» **Supplied data**
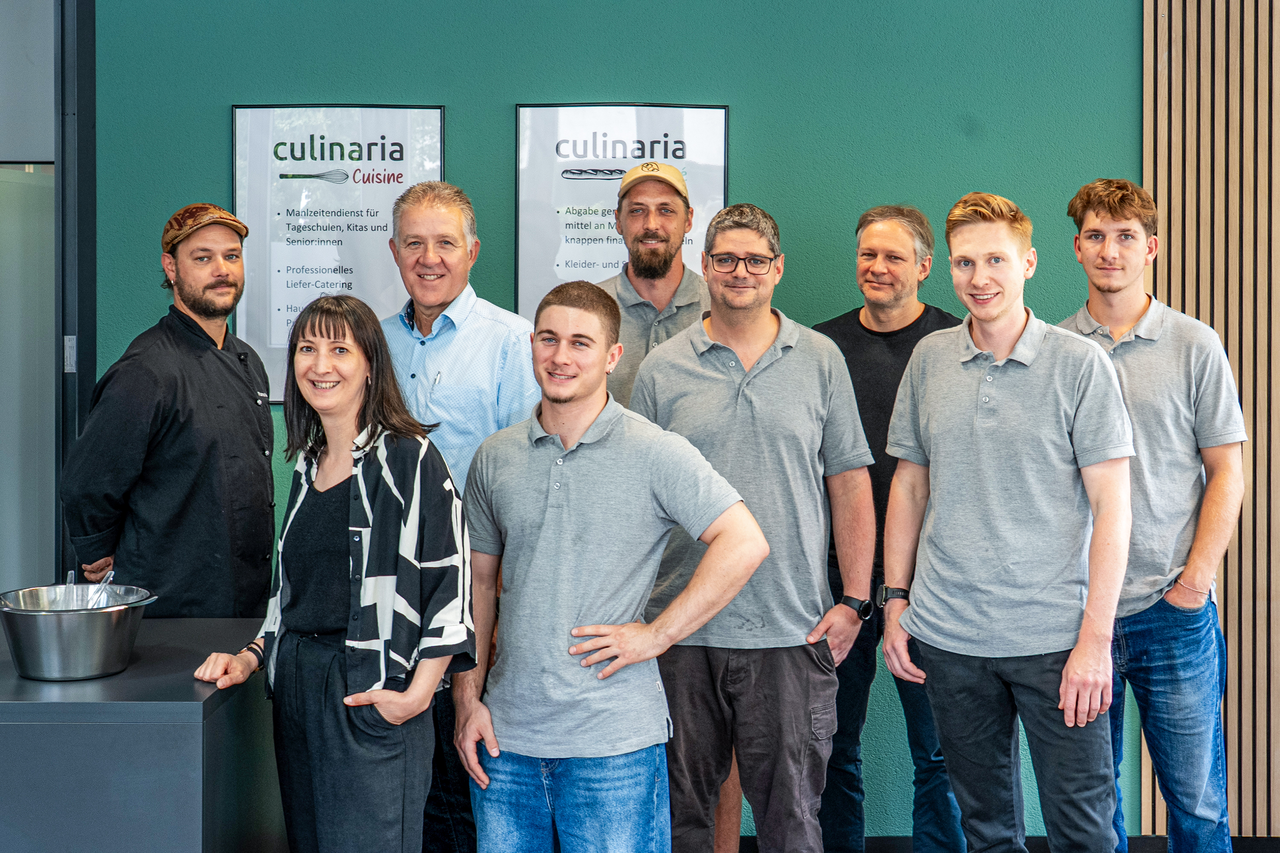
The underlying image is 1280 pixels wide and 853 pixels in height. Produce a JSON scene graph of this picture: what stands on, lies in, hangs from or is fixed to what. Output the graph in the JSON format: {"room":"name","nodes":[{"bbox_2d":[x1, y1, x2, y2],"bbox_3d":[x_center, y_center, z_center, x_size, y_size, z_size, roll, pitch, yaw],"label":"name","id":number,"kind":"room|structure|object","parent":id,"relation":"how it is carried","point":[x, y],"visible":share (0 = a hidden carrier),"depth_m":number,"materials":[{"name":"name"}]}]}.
{"room":"lobby","nodes":[
{"label":"lobby","id":0,"kind":"room"},
{"bbox_2d":[0,0,95,593],"bbox_3d":[-2.405,-0.279,4.768,0.916,3.134,0.225,0,1,0],"label":"door","id":1,"kind":"structure","parent":0,"point":[53,498],"depth_m":4.79,"materials":[{"name":"grey glass"}]},
{"bbox_2d":[84,0,1159,842],"bbox_3d":[0.335,-0.482,4.662,5.237,3.831,0.186,0,1,0],"label":"green wall","id":2,"kind":"structure","parent":0,"point":[447,93],"depth_m":4.62,"materials":[{"name":"paint"}]},
{"bbox_2d":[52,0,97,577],"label":"door frame","id":3,"kind":"structure","parent":2,"relation":"attached to","point":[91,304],"depth_m":4.63,"materials":[{"name":"metal"}]},
{"bbox_2d":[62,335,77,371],"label":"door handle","id":4,"kind":"object","parent":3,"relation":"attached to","point":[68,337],"visible":0.59,"depth_m":4.45,"materials":[{"name":"metal"}]},
{"bbox_2d":[231,103,446,403],"bbox_3d":[-1.004,-0.584,4.630,0.665,0.987,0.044,0,1,0],"label":"poster","id":5,"kind":"object","parent":2,"relation":"attached to","point":[362,113],"visible":0.65,"depth_m":4.63,"materials":[{"name":"paper"}]},
{"bbox_2d":[511,103,729,314],"bbox_3d":[-0.059,-0.567,4.561,0.669,1.002,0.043,0,1,0],"label":"poster","id":6,"kind":"object","parent":2,"relation":"attached to","point":[555,113],"visible":0.58,"depth_m":4.56,"materials":[{"name":"paper"}]},
{"bbox_2d":[1143,0,1279,843],"bbox_3d":[2.593,-0.542,4.575,2.081,3.907,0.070,0,1,0],"label":"slatted wall panel","id":7,"kind":"object","parent":2,"relation":"attached to","point":[1216,135],"visible":0.71,"depth_m":4.60,"materials":[{"name":"brown wood"}]},
{"bbox_2d":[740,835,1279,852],"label":"floor","id":8,"kind":"structure","parent":0,"point":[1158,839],"depth_m":4.51,"materials":[{"name":"black"}]},
{"bbox_2d":[379,179,541,852],"bbox_3d":[-0.511,0.334,3.872,0.568,2.012,0.581,0,1,0],"label":"man","id":9,"kind":"object","parent":8,"relation":"on","point":[482,372],"visible":0.63,"depth_m":3.73},
{"bbox_2d":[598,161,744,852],"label":"man","id":10,"kind":"object","parent":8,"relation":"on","point":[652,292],"visible":0.43,"depth_m":4.08},
{"bbox_2d":[812,200,964,852],"bbox_3d":[0.753,0.371,4.159,0.576,2.014,0.536,1,2,43],"label":"man","id":11,"kind":"object","parent":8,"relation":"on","point":[862,232],"visible":0.72,"depth_m":4.00},
{"bbox_2d":[1057,177,1246,852],"bbox_3d":[1.400,0.352,3.802,0.508,2.061,0.552,0,1,0],"label":"man","id":12,"kind":"object","parent":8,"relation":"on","point":[1125,317],"visible":0.92,"depth_m":3.65},
{"label":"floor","id":13,"kind":"structure","parent":0,"visible":0},
{"bbox_2d":[0,618,281,852],"bbox_3d":[-1.864,0.957,3.033,2.054,0.869,0.857,0,1,0],"label":"counter","id":14,"kind":"object","parent":13,"relation":"on","point":[171,623],"visible":0.81,"depth_m":2.74,"materials":[{"name":"laminate"}]},
{"bbox_2d":[0,582,157,681],"bbox_3d":[-1.205,0.443,2.981,0.330,0.160,0.329,0,1,19],"label":"metal bowl","id":15,"kind":"object","parent":14,"relation":"on","point":[101,630],"visible":0.99,"depth_m":2.87,"materials":[{"name":"silver metal"}]},
{"bbox_2d":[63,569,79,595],"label":"spoon","id":16,"kind":"object","parent":15,"relation":"in","point":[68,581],"visible":0.55,"depth_m":3.35,"materials":[{"name":"silver metal"}]},
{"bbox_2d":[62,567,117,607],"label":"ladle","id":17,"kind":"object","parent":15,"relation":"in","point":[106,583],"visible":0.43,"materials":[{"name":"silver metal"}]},
{"bbox_2d":[84,570,115,608],"bbox_3d":[-1.216,0.389,3.107,0.075,0.137,0.108,0,1,0],"label":"whisk","id":18,"kind":"object","parent":15,"relation":"in","point":[103,583],"visible":0.5,"depth_m":3.11,"materials":[{"name":"silver metal"}]},
{"bbox_2d":[58,203,278,618],"bbox_3d":[-1.323,0.338,3.921,0.535,1.851,0.599,1,1,33],"label":"man","id":19,"kind":"object","parent":13,"relation":"on","point":[189,275],"visible":0.83,"depth_m":3.74},
{"bbox_2d":[185,294,476,852],"bbox_3d":[-0.669,0.520,3.152,0.634,1.519,0.565,1,2,43],"label":"woman","id":20,"kind":"object","parent":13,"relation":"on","point":[349,528],"visible":0.99,"depth_m":3.03},
{"bbox_2d":[450,273,770,852],"bbox_3d":[-0.087,0.512,3.281,0.728,1.677,0.543,1,1,41],"label":"man","id":21,"kind":"object","parent":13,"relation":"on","point":[579,648],"visible":0.98,"depth_m":3.11},
{"bbox_2d":[628,200,877,852],"bbox_3d":[0.291,0.408,3.666,0.611,1.940,0.581,0,1,0],"label":"man","id":22,"kind":"object","parent":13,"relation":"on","point":[757,379],"visible":0.98,"depth_m":3.51},
{"bbox_2d":[872,188,1139,852],"bbox_3d":[0.965,0.394,3.556,0.590,1.940,0.637,0,1,0],"label":"man","id":23,"kind":"object","parent":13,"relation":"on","point":[1068,670],"visible":1,"depth_m":3.41}
]}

» **Problem details**
Please write every line above out exactly as given, except for any pictures.

» **Reply to the exercise**
The underlying image is 1280 pixels wide and 853 pixels in height. Produce a JSON scene graph of this picture: what stands on, lies in, hangs from or is fixed to what. Output the graph in the JSON format: {"room":"name","nodes":[{"bbox_2d":[x1, y1, x2, y2],"bbox_3d":[x_center, y_center, z_center, x_size, y_size, z_size, roll, pitch, yaw],"label":"name","id":number,"kind":"room|structure|object","parent":id,"relation":"how it is carried","point":[x, y],"visible":share (0 = a hidden carrier),"depth_m":number,"materials":[{"name":"name"}]}]}.
{"room":"lobby","nodes":[
{"label":"lobby","id":0,"kind":"room"},
{"bbox_2d":[0,0,95,593],"bbox_3d":[-2.405,-0.279,4.768,0.916,3.134,0.225,0,1,0],"label":"door","id":1,"kind":"structure","parent":0,"point":[53,498],"depth_m":4.79,"materials":[{"name":"grey glass"}]},
{"bbox_2d":[84,0,1159,842],"bbox_3d":[0.335,-0.482,4.662,5.237,3.831,0.186,0,1,0],"label":"green wall","id":2,"kind":"structure","parent":0,"point":[447,93],"depth_m":4.62,"materials":[{"name":"paint"}]},
{"bbox_2d":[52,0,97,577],"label":"door frame","id":3,"kind":"structure","parent":2,"relation":"attached to","point":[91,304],"depth_m":4.63,"materials":[{"name":"metal"}]},
{"bbox_2d":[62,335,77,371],"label":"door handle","id":4,"kind":"object","parent":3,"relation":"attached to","point":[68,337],"visible":0.59,"depth_m":4.45,"materials":[{"name":"metal"}]},
{"bbox_2d":[231,103,446,403],"bbox_3d":[-1.004,-0.584,4.630,0.665,0.987,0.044,0,1,0],"label":"poster","id":5,"kind":"object","parent":2,"relation":"attached to","point":[362,113],"visible":0.65,"depth_m":4.63,"materials":[{"name":"paper"}]},
{"bbox_2d":[511,103,729,314],"bbox_3d":[-0.059,-0.567,4.561,0.669,1.002,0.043,0,1,0],"label":"poster","id":6,"kind":"object","parent":2,"relation":"attached to","point":[555,113],"visible":0.58,"depth_m":4.56,"materials":[{"name":"paper"}]},
{"bbox_2d":[1143,0,1279,843],"bbox_3d":[2.593,-0.542,4.575,2.081,3.907,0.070,0,1,0],"label":"slatted wall panel","id":7,"kind":"object","parent":2,"relation":"attached to","point":[1216,135],"visible":0.71,"depth_m":4.60,"materials":[{"name":"brown wood"}]},
{"bbox_2d":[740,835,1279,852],"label":"floor","id":8,"kind":"structure","parent":0,"point":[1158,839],"depth_m":4.51,"materials":[{"name":"black"}]},
{"bbox_2d":[379,179,541,852],"bbox_3d":[-0.511,0.334,3.872,0.568,2.012,0.581,0,1,0],"label":"man","id":9,"kind":"object","parent":8,"relation":"on","point":[482,372],"visible":0.63,"depth_m":3.73},
{"bbox_2d":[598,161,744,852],"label":"man","id":10,"kind":"object","parent":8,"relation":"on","point":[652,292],"visible":0.43,"depth_m":4.08},
{"bbox_2d":[812,200,964,852],"bbox_3d":[0.753,0.371,4.159,0.576,2.014,0.536,1,2,43],"label":"man","id":11,"kind":"object","parent":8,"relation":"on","point":[862,232],"visible":0.72,"depth_m":4.00},
{"bbox_2d":[1057,177,1246,852],"bbox_3d":[1.400,0.352,3.802,0.508,2.061,0.552,0,1,0],"label":"man","id":12,"kind":"object","parent":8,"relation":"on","point":[1125,317],"visible":0.92,"depth_m":3.65},
{"label":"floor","id":13,"kind":"structure","parent":0,"visible":0},
{"bbox_2d":[0,618,281,852],"bbox_3d":[-1.864,0.957,3.033,2.054,0.869,0.857,0,1,0],"label":"counter","id":14,"kind":"object","parent":13,"relation":"on","point":[171,623],"visible":0.81,"depth_m":2.74,"materials":[{"name":"laminate"}]},
{"bbox_2d":[0,582,157,681],"bbox_3d":[-1.205,0.443,2.981,0.330,0.160,0.329,0,1,19],"label":"metal bowl","id":15,"kind":"object","parent":14,"relation":"on","point":[101,630],"visible":0.99,"depth_m":2.87,"materials":[{"name":"silver metal"}]},
{"bbox_2d":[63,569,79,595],"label":"spoon","id":16,"kind":"object","parent":15,"relation":"in","point":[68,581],"visible":0.55,"depth_m":3.35,"materials":[{"name":"silver metal"}]},
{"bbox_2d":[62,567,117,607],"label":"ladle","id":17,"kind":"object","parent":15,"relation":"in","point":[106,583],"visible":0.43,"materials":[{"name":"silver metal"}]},
{"bbox_2d":[84,570,115,608],"bbox_3d":[-1.216,0.389,3.107,0.075,0.137,0.108,0,1,0],"label":"whisk","id":18,"kind":"object","parent":15,"relation":"in","point":[103,583],"visible":0.5,"depth_m":3.11,"materials":[{"name":"silver metal"}]},
{"bbox_2d":[58,203,278,618],"bbox_3d":[-1.323,0.338,3.921,0.535,1.851,0.599,1,1,33],"label":"man","id":19,"kind":"object","parent":13,"relation":"on","point":[189,275],"visible":0.83,"depth_m":3.74},
{"bbox_2d":[185,294,476,852],"bbox_3d":[-0.669,0.520,3.152,0.634,1.519,0.565,1,2,43],"label":"woman","id":20,"kind":"object","parent":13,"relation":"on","point":[349,528],"visible":0.99,"depth_m":3.03},
{"bbox_2d":[450,273,770,852],"bbox_3d":[-0.087,0.512,3.281,0.728,1.677,0.543,1,1,41],"label":"man","id":21,"kind":"object","parent":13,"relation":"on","point":[579,648],"visible":0.98,"depth_m":3.11},
{"bbox_2d":[628,200,877,852],"bbox_3d":[0.291,0.408,3.666,0.611,1.940,0.581,0,1,0],"label":"man","id":22,"kind":"object","parent":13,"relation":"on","point":[757,379],"visible":0.98,"depth_m":3.51},
{"bbox_2d":[872,188,1139,852],"bbox_3d":[0.965,0.394,3.556,0.590,1.940,0.637,0,1,0],"label":"man","id":23,"kind":"object","parent":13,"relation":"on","point":[1068,670],"visible":1,"depth_m":3.41}
]}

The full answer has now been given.